Document segment —
Project Anonymizes Your Writing Style To Hide Your Identity

← Back to Stories (view on slashdot.org)

Project Anonymizes Your Writing Style To Hide Your Identity

Posted by samzenpus on Monday August 5, 2013 @03:51AM from the keeping-it-under-covers dept.

mikejuk writes "An open source project to combat 'stylometry,' the study of attributing authorship to documents based only on the linguistic style they exhibit, is proving that it is possible to change writing style to evade detection. Artificial Intelligence techniques are routinely used to detect plagiarism and recently were employed to reveal that Harry Potter author J. K. Rowling is indeed the author of The Cuckoo's Calling, which was published under the byline of Robert Galbraith. Now software is tackling the opposite problem — anonymizing writing style to protect the identity of the originator. The JStylo-Anonymouth (JSAN) framework is a work in progress at the Privacy, Security and Automation Lab (PSAL) at Drexel University. It analyzes a written text and detects features which could be used to identify the author. It then suggests changes that need to be made to avoid the author's stylistic fingerprint appearing in the work."

13 of 103 comments (clear)

Min score:

Reason:

Sort:

I don't know by i+kan+reed · 2013-08-05 03:59 · Score: 5, Funny

How will it disguise my terrible opinions that are obviously wrong?
1. Re:I don't know by 192939495969798999 · 2013-08-05 04:06 · Score: 4, Funny
  
  Those blend right in with the rest of the internet.
  
  --
  stuff |
2. Re:I don't know by i+kan+reed · 2013-08-05 04:51 · Score: 3, Informative
  
  Dude, let it go, this thread was started on a post about how everyone's opinions are wrong. Not a good context for debate.

Recorded information —
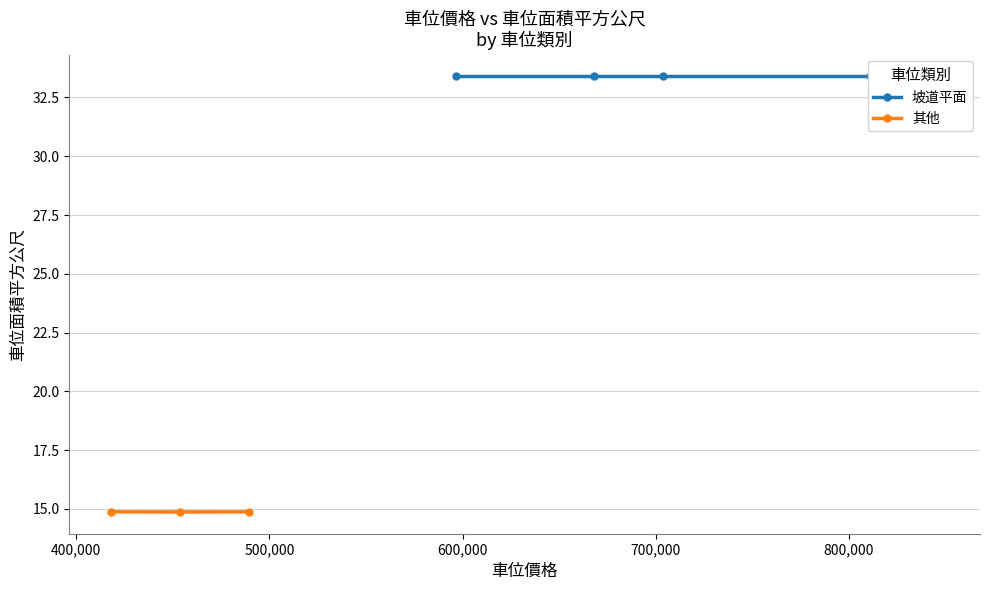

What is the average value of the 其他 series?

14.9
--
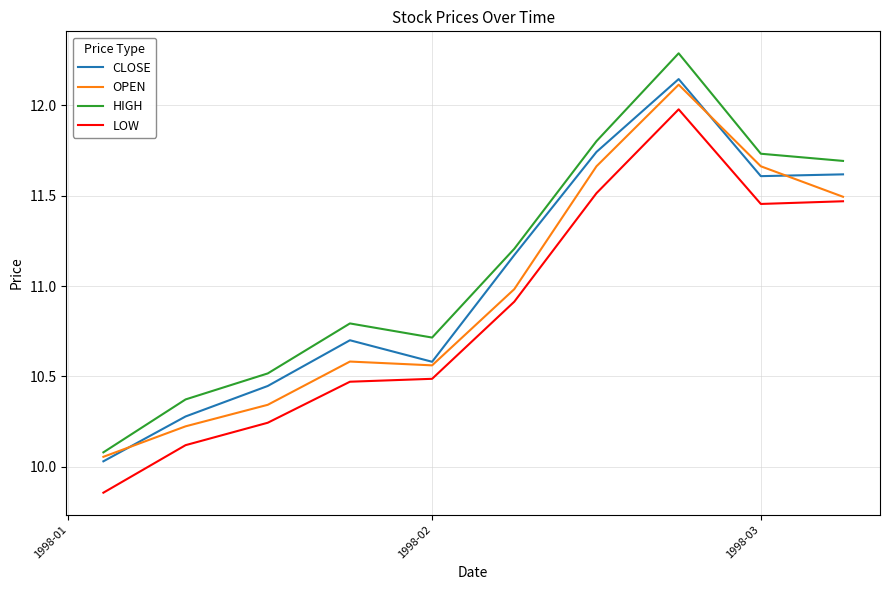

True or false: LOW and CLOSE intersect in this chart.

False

What the exercise asks —
Carry on the Slashdot thread about the project that anonymizes writing style, starting after its last comment.

Written response —
3. Re:I don't know by plover · 2013-08-05 06:59 · Score: 2
  
  Cardinal Richelieu (supposedly) wrote: "If you give me six lines written by the hand of the most honest of men, I will find something in them which will hang him." Will the JStylo-Anonymouth mean that he'd be able to hang everyone who used it?
  
  --
  John
The Cuckoo's Calling by Richard_at_work · 2013-08-05 04:03 · Score: 4, Informative

Artificial Intelligence techniques are routinely used to detect plagiarism and recently were employed to reveal that Harry Potter author J. K. Rowling is indeed the author of The Cuckoo's Calling, which was published under the byline of Robert Galbraith.
Uhm, what? It was revealed by someone at Rowlings agency tweeting it to a Sunday Times reporter, after the reporter commented on how good it was for a debut novel - that has all been confirmed by the agency.
Unless the above line is badly phrased and is meant to say "recently were employed to confirm prior reports that..." - it didn't reveal anything of the sort, the link had already been revealed by plain old journalism.
1. Re:The Cuckoo's Calling by jabuzz · 2013-08-05 04:10 · Score: 3, Informative
  
  No it was revealed by a partner at the law firm who should have known better, and should now face sanctions from the Law Society. Being struck of the register would be about right.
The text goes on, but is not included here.